J’espère qu’il vous reste encore un peu de place car un repas à la cabane à sucre n’est pas fini tant que vous n’avez pas eu votre tire d’érable ou tire sur la neige. C’est une la tradition incontournable! Rhabillez-vous, car c’est à l’extérieur que ça se passe. Près de l’entrée de la cabane, nous allons à la rencontre du sucrier. Celui-ci a préalablement fait chauffer du sirop d’érable à plus de 100°C pour le faire épaissir. Il dépose la tire ainsi obtenue sur de la neige fraîche et tassée, contenue dans une auge dédiée. A l’aide d’un bâtonnet en bois, nous saisissons le sirop et nous l’enroulons tout autour du bâton pour former un bonbon mou. Ensuite, nous ouvrons grand la bouche et…MIAM MIAM MIAM! C’est un mélange chaud/froid agréablement surprenant, où les cristaux de neige contrastent délicatement avec le fondant du sirop. Cette fois-ci, nous comprenons aisément pourquoi les Québécois sont fous de cette tradition!

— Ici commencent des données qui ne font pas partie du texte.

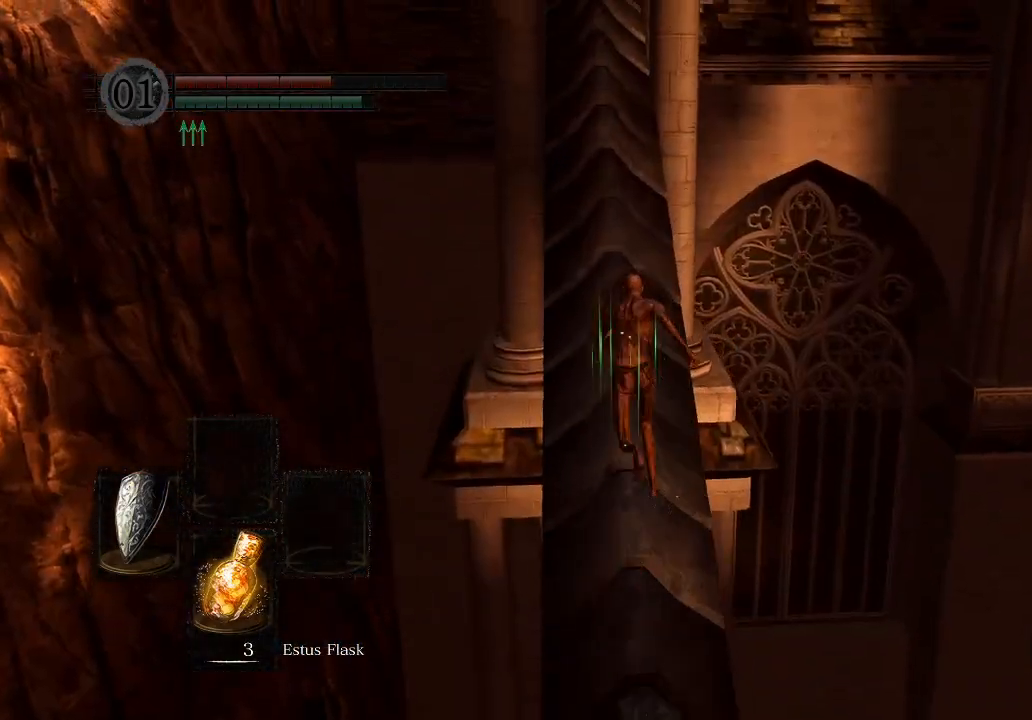
{"buttons": ["B", "L1"], "left_stick": "up", "right_stick": "center", "events": [[167, "right_stick", "up-left"], [267, "right_stick", "center"]]}
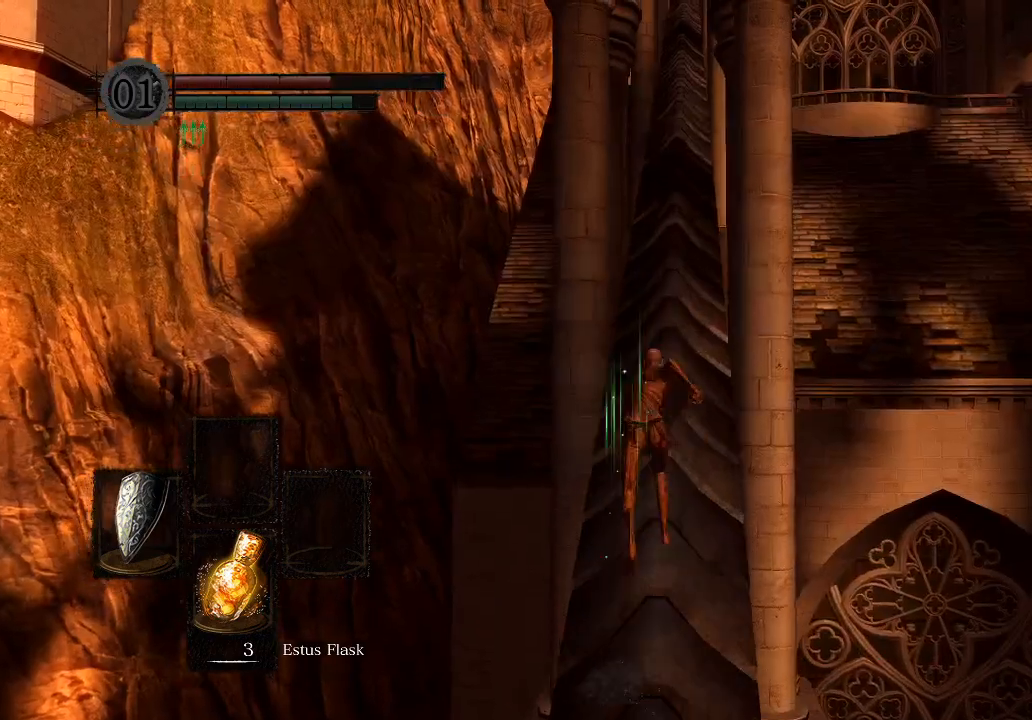
{"buttons": ["B"], "left_stick": "up", "right_stick": "center", "events": [[400, "L1", "up"]]}
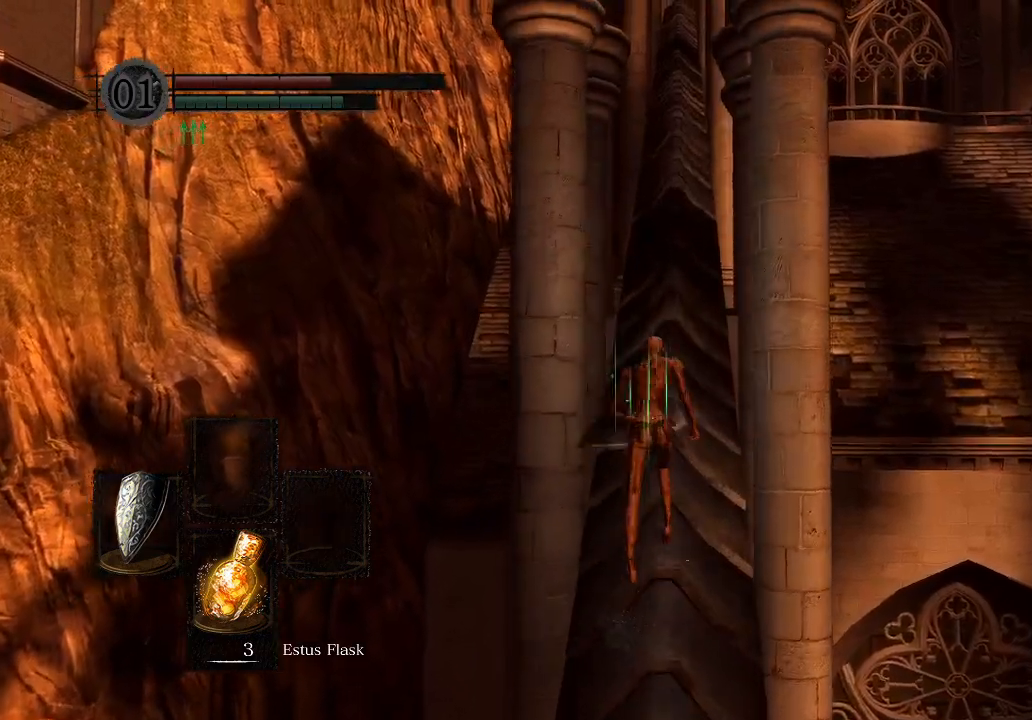
{"buttons": ["B"], "left_stick": "up", "right_stick": "center", "events": []}
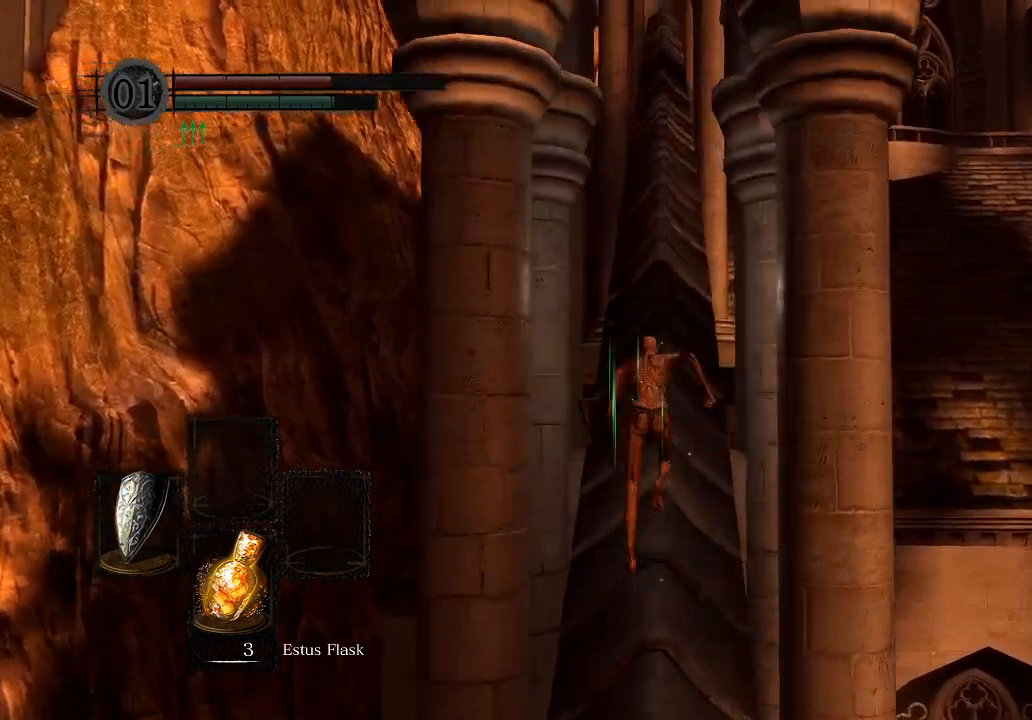
{"buttons": ["B"], "left_stick": "up", "right_stick": "center", "events": []}
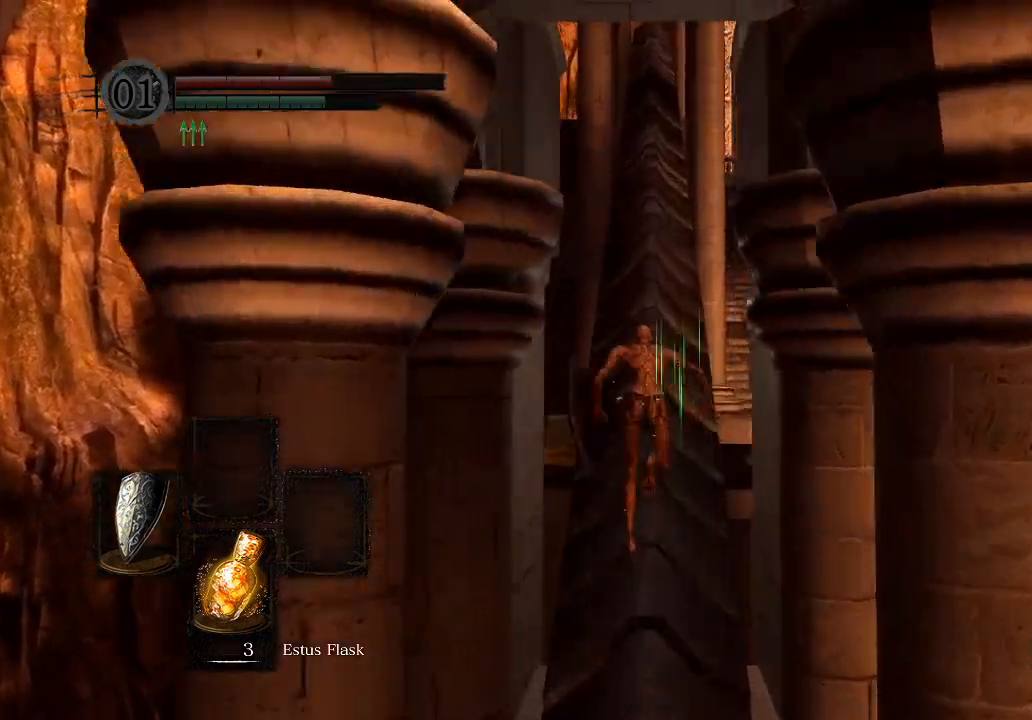
{"buttons": ["B"], "left_stick": "up", "right_stick": "center", "events": [[167, "right_stick", "down"], [300, "right_stick", "center"]]}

Pour digérer, nous sommes invités à nous promener dans l’érablière, à bord d’une carriole tirée par des chevaux ou par un tracteur. Nous préférons compter sur nos jambes pour nous dégourdir. L’exploitation utilise les deux systèmes de récolte de l’eau d’érable : la méthode traditionnelle, avec les seaux accrochés aux arbres, et la méthode plus moderne, avec les tubulures. Trop curieux, nous soulevons le couvercle d’un seau pour voir l’eau d’érable s’écouler hors de l’arbre. Quel spectacle étonnant! Et dire qu’il faut 40 litres d’eau d’érable pour produit 1 litre de sirop ! Si vous n’étiez pas déjà repus par ce repas à la cabane à sucre, je vous aurais dit « Ça vous en bouche un coin, non? ». Allez, bonne digestion!

Une réponse à « C’est le temps des sucres! »

  1. Il ne manquait plus que l’odeur du sirop d’érable que j’adore…Merci à vous pour ce récit!